20.
Dans les « Espèce de connard ! » qui surgissent malgré moi à la vue d’un beau jeune homme, il n’y a pas qu’une jalousie féroce, mais aussi le refus de ce monde, de ses valeurs. Je rame tellement pour accéder à un peu de paix et pour assumer le quotidien que la réussite apparente de ceux qui répondent mieux aux canons actuels me rend parfois amer. J’oublie assez vite que la joie est un état d’esprit et qu’il ne suffit pas d’être dépourvu de handicap ni d’avoir une silhouette de rêve pour goûter la béatitude. J’y ai songé en pénétrant tout à l’heure dans une librairie, ce qui ne m’a pas empêché d’acheter un livre sur le relooking ! Lorsque la libraire m’a demandé si c’était pour moi, je me suis surpris à répondre : « Bien sûr que non, j’ai un ami qui ne se trouve pas très beau et si je peux l’aider, pourquoi pas ! » Si l’on s’avisait que celui qui donne des conférences sur l’acquiescement à soi se livre à de telles lectures…
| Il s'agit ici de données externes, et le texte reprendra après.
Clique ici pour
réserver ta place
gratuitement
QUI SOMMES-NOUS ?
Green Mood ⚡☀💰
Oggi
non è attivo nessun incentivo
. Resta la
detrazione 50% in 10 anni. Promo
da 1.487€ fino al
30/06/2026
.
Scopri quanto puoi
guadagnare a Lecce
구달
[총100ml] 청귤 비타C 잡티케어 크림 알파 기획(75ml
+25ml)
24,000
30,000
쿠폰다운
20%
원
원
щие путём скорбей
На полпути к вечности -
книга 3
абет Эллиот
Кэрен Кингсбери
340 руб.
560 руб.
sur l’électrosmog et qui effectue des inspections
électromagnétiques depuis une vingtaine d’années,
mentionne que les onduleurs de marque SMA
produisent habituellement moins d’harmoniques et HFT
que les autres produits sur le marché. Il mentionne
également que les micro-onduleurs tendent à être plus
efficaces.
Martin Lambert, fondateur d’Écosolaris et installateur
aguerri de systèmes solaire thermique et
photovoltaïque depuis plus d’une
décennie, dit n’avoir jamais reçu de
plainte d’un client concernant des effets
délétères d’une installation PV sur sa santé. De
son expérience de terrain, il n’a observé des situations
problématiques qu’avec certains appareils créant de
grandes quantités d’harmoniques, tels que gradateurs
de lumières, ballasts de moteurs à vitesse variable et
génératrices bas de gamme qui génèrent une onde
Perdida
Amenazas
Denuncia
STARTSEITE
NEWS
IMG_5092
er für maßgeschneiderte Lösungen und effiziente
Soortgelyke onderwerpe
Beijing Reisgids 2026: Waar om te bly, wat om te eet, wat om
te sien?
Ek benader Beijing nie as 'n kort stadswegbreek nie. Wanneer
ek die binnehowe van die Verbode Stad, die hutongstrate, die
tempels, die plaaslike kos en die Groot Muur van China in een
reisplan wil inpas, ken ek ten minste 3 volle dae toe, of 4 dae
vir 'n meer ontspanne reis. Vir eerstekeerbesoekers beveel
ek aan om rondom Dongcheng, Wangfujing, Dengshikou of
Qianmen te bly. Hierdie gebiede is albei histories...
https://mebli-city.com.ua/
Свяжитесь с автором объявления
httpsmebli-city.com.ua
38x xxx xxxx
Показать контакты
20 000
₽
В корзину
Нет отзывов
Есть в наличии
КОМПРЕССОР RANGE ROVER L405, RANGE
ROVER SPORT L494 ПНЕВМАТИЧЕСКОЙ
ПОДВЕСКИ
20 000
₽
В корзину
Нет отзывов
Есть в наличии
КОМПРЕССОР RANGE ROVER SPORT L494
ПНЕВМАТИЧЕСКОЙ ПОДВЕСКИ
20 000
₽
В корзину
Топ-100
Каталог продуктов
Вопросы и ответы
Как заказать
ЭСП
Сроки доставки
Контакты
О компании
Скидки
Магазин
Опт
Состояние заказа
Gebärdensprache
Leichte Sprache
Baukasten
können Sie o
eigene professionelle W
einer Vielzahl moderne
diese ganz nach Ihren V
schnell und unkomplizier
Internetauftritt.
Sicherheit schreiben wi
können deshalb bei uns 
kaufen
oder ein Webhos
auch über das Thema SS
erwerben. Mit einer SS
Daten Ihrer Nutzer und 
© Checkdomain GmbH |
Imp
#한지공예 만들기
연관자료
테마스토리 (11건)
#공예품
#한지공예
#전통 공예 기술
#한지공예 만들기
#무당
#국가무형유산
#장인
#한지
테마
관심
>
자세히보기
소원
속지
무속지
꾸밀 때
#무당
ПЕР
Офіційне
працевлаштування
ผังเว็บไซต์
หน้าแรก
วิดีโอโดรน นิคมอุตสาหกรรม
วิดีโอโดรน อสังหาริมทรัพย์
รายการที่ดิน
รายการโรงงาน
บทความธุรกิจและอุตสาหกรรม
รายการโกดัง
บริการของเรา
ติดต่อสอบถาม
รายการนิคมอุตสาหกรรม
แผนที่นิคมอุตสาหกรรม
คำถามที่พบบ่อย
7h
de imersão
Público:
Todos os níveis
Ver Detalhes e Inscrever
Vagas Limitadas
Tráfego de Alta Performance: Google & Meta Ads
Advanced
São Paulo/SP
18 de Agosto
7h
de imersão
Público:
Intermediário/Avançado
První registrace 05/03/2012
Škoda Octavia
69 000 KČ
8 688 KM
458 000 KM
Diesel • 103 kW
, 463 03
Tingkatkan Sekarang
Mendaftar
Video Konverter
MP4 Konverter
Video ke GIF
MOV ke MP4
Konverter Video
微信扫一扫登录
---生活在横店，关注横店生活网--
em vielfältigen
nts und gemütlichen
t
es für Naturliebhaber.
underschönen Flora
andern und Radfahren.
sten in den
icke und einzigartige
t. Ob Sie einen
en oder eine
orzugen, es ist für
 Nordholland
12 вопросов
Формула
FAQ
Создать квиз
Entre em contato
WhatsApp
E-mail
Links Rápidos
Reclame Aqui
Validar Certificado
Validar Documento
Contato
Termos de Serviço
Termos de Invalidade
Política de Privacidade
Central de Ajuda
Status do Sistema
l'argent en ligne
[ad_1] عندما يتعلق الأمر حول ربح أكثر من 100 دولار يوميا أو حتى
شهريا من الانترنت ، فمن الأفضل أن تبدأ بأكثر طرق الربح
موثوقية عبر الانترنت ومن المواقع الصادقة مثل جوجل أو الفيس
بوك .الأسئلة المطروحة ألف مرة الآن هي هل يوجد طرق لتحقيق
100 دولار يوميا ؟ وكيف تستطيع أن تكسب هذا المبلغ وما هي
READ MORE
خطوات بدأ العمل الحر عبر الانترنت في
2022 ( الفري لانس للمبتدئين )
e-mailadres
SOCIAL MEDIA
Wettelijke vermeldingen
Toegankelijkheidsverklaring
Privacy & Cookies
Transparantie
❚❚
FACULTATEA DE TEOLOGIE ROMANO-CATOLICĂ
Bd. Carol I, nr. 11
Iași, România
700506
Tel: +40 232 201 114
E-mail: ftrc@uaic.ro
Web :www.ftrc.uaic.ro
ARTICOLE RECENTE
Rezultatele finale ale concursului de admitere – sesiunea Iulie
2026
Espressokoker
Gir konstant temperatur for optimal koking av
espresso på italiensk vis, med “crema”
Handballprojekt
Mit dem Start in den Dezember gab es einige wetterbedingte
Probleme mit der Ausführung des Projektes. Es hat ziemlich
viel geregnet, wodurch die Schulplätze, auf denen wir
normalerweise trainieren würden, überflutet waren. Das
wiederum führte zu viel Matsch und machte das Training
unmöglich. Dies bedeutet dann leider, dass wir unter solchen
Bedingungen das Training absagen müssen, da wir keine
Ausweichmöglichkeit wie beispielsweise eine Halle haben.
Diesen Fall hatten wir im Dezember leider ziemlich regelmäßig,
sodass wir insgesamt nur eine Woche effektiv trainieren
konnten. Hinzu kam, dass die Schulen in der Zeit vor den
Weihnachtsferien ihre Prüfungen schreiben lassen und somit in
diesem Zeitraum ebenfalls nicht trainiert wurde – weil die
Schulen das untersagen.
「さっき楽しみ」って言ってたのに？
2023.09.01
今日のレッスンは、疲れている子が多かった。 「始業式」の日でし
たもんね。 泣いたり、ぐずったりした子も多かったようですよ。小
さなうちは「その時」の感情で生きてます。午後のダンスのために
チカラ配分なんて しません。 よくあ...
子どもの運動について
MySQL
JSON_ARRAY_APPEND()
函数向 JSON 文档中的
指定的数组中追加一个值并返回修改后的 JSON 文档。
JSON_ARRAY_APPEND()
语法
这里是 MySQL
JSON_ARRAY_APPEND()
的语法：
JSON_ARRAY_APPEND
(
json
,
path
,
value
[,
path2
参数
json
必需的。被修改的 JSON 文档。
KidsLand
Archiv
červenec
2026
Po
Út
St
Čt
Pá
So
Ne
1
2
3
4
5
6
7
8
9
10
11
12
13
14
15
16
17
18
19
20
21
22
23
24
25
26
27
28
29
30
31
Épuisé par tant de courses, j’ai fait le mort dans le métro : aucune tension, tête baissée, les bras vers le sol. Et si c’était cela l’acceptation : faire le mort ? Pour mieux renaître et s’en donner à cœur joie. Devant un groupe d’insouciants jeunes hommes, je repense à l’histoire de l’ours. Oui, je refuse ce monde. Les humiliations, les déceptions m’en détournent ! L’acceptation me semble si loin. Je suis de plus en plus convaincu, pourtant, qu’elle ne réclame pas nécessairement un effort, une lutte. Jamais je ne serai ce beau blond à la silhouette svelte, à l’allure désinvolte, jamais ! Et alors ?
Jamais, dans mes commentaires, je n’adhère à la réalité. Je me compare, je me soumets au règne de l’apparence. Je m’évertue à oublier qu’autrui a aussi ses problèmes.